What you will do:
The answer must be a single number: the count of lines below that contain the string "down".

Working data:

━━━━━━━━━━━━━━━━

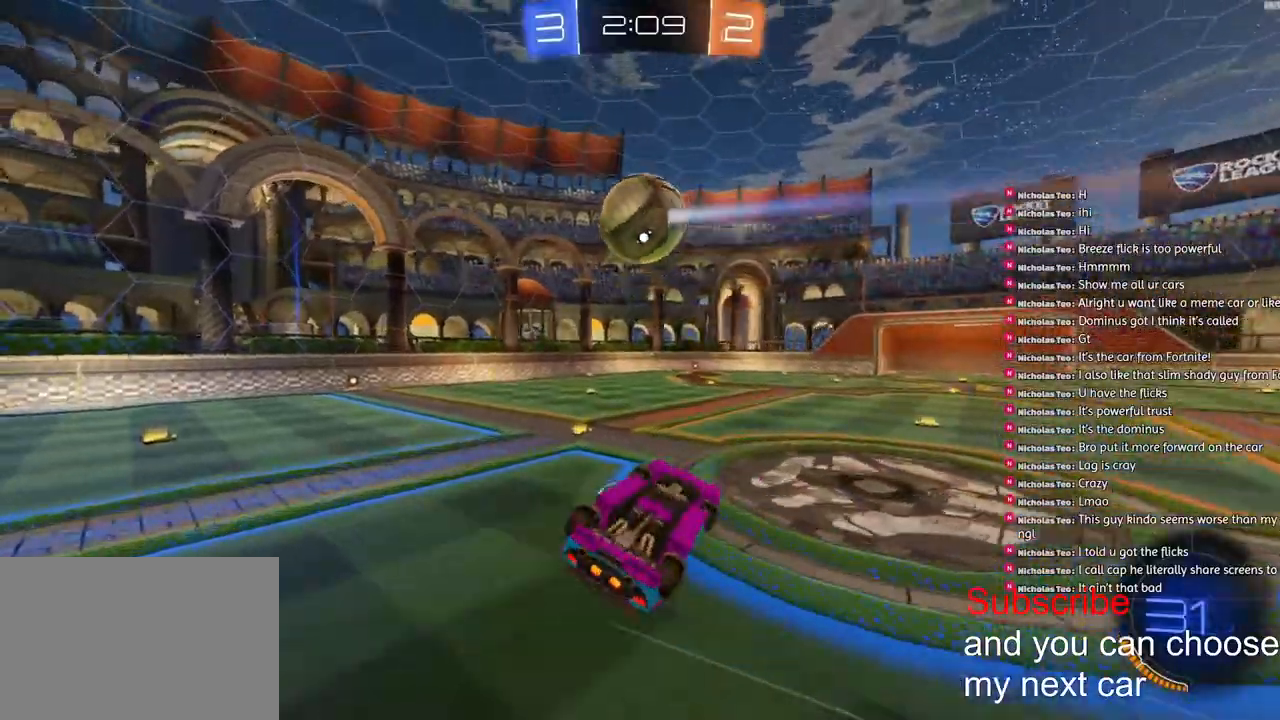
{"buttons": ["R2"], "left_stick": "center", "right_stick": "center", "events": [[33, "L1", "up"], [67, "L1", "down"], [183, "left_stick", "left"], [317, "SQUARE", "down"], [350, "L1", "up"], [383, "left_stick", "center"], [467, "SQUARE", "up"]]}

━━━━━━━━━━━━━━━━

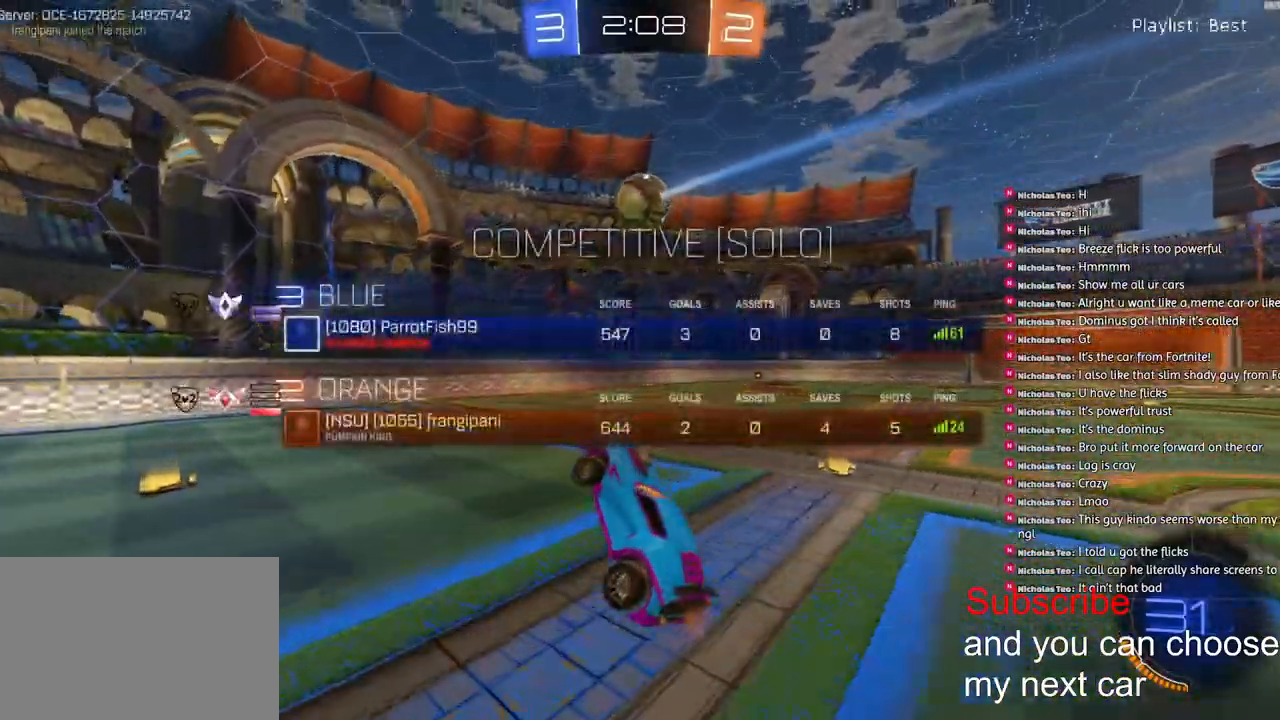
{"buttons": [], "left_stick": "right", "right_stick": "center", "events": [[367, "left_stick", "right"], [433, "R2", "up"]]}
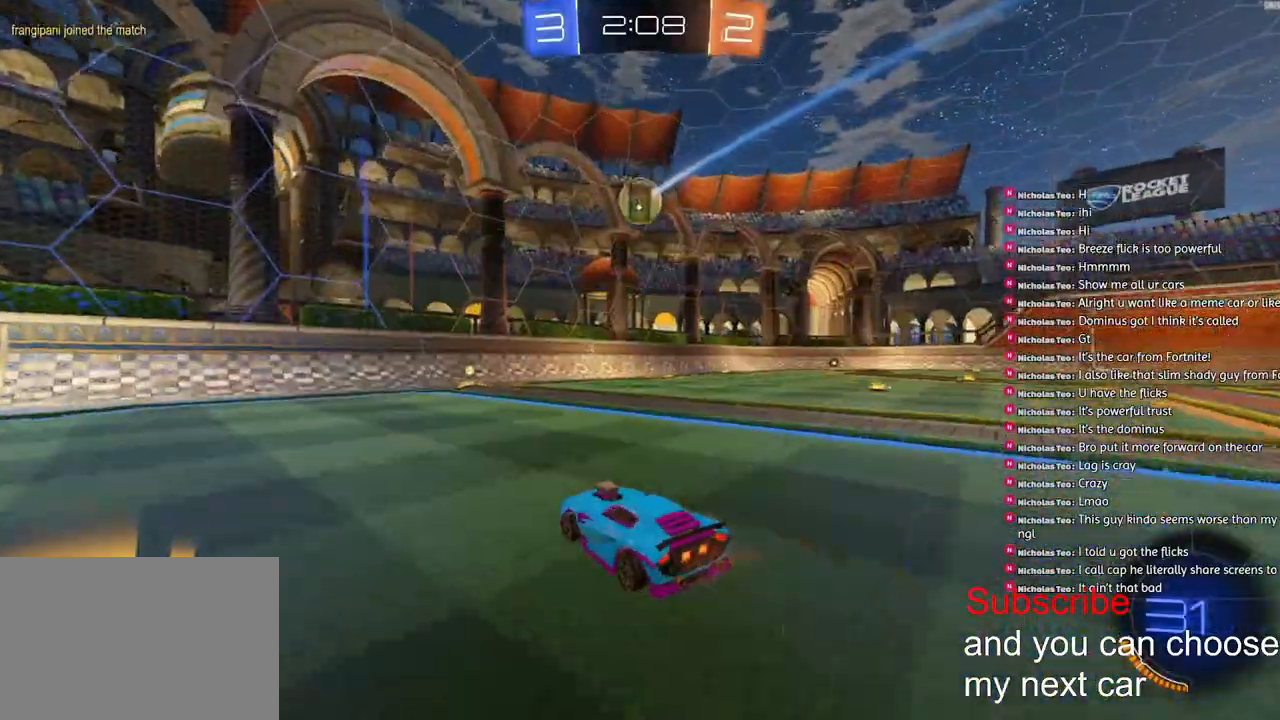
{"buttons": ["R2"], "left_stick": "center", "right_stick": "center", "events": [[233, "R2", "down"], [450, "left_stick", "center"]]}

━━━━━━━━━━━━━━━━

Task response:
2